The control server became more important than I expected. It owns game selection, cleanup of stale Wine processes, launch modes, log tailing, status metrics, and the small differences between the three titles. tapetovat can use a native-first ddraw wrapper path, while sami and silak behave better with Wine's built-in ddraw in the current setup.
The Legacy Details
The most useful lesson was that the hard parts were not always "emulation" problems. Some were plain old runtime assumptions.
tapetovat already had extracted runtime files, but sami and silak wanted to go through an installer path. Their media contains Centauri CPack archives: cdromek.pak for resources and cdromek2.pak for the executable. Extracting those into cdromek.res and cdromek.exe, then launching from the extracted runtime directory, made the games behave much more like tapetovat.
There were also path assumptions. The games expected variants of C:\runtime-* and C:\Program Files\Ctyrlistek\..., so the launcher prepares writable runtime copies and creates compatibility aliases where needed. Old Windows programs also expect TEMP and TMP to be Windows-style paths, not just Unix environment variables.

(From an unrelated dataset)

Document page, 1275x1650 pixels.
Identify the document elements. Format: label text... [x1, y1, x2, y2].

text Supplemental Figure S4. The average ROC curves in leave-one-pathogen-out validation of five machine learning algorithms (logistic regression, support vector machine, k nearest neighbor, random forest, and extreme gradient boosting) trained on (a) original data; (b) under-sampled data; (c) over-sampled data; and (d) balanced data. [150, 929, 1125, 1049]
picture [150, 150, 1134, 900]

Fonts and media registration needed their own hardening. The container installs core fonts, adds legacy font substitutes like Arial CE, registers DirectShow-related COM classes, sets DirectX-era registry values, and maps old codec names. Without this, some failures looked like game bugs even though the actual problem was the Wine environment not looking enough like an old Windows install.
The nastiest issue was menu AVI playback in sami and silak. The failing path went through CPSE and AMStream, with errors like CPSE: Stream open file failed, Can't create multimedia stream instance, and RenderEx -> 0x80040218. sami ships Intel Indeo-era AVI files, while silak includes WMV3-era video. I tried normalizing clips and simplifying the media path, but the DirectShow graph still failed in places.

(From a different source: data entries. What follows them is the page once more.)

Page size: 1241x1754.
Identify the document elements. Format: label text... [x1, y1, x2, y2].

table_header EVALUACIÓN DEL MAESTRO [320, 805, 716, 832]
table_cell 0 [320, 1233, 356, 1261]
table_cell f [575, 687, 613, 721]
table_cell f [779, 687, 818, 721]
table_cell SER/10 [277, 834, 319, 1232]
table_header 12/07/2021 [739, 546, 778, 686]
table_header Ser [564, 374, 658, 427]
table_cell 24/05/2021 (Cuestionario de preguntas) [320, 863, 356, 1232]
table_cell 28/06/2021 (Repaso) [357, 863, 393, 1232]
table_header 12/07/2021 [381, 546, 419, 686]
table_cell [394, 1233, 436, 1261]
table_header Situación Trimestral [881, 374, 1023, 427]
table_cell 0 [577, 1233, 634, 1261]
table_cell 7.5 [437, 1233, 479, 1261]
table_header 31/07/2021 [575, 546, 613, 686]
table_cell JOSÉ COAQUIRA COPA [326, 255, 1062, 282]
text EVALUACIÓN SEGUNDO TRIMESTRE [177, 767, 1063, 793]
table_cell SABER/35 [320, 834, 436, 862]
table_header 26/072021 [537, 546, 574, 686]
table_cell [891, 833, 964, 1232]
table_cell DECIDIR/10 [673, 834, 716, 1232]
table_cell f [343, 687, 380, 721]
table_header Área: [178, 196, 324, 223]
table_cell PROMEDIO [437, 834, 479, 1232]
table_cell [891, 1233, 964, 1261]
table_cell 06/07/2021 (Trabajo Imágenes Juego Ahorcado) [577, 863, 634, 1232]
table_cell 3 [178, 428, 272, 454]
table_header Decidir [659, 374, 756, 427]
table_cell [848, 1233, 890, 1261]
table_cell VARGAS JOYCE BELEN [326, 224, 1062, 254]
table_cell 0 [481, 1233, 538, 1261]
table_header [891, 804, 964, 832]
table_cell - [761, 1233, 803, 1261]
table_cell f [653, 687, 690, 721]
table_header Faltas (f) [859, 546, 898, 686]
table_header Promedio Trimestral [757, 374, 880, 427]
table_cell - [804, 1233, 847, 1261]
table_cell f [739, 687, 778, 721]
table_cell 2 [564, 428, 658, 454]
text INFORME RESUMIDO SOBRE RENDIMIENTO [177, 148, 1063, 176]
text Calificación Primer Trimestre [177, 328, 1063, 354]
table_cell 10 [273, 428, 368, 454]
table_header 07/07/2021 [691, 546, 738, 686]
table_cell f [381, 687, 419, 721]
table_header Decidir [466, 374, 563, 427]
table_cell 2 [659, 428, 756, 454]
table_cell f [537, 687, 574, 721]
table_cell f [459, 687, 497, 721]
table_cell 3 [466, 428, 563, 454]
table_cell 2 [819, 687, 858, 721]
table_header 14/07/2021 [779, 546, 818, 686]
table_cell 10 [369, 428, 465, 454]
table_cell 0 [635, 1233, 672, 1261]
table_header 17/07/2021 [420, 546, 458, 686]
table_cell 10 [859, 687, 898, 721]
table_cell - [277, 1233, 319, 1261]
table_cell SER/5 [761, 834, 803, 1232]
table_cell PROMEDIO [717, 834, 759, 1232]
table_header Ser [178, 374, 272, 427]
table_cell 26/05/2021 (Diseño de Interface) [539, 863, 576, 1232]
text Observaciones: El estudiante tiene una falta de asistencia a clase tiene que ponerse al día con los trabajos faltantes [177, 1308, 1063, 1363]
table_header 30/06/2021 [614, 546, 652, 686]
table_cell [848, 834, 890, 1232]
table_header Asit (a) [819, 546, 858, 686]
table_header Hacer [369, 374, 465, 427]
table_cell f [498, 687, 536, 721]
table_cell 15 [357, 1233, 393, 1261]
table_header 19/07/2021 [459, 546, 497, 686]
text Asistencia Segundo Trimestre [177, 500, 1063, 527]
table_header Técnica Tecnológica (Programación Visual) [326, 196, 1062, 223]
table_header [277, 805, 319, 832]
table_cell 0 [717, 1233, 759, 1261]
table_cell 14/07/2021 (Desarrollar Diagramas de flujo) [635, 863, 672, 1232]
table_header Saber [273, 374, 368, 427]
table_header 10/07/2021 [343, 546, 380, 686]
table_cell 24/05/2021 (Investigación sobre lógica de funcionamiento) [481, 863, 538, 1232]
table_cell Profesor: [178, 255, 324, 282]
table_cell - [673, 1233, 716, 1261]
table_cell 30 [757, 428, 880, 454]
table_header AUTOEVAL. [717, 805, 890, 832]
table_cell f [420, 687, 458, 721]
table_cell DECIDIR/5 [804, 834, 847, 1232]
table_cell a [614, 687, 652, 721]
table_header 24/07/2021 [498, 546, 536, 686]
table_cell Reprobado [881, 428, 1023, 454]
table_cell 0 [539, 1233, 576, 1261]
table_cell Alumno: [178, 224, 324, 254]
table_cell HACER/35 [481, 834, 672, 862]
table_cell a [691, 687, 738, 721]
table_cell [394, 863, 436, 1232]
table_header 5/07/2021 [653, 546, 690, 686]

The pragmatic fix was to patch known runtime executable builds and blank the menu_*.avi references. That bypasses the crashing menu-video path while leaving the games themselves playable. It is not perfect preservation, but it is a reasonable tradeoff for a reproducible "works now" setup.
Current State
All three games now launch from the browser. The installer path is bypassed, stale Wine processes are cleaned up between launches, audio latency is noticeably better than in the earlier versions, and the menu AVI crash blocker is worked around.
The remaining weak spot is video delivery. The setup is functional and usable, but the stream can still feel choppy under load, currently around the low-20 FPS range in the cases where it struggles. There is probably more performance to recover by tuning ddraw modes per game, cutting render/encode overhead, or eventually replacing the VNC transport with something more efficient.
That is no longer the main milestone, though. These old Czech games are playable again in a modern browser workflow, and they are no longer just a preservation experiment sitting on my machine. My son and I actually play them now.
At this point, the hardest obstacle is not Wine, DirectShow, Docker, or streaming latency. It is teaching him how to control a game with a mouse, because until now he has mostly played on a mobile phone. That is a much better problem to have.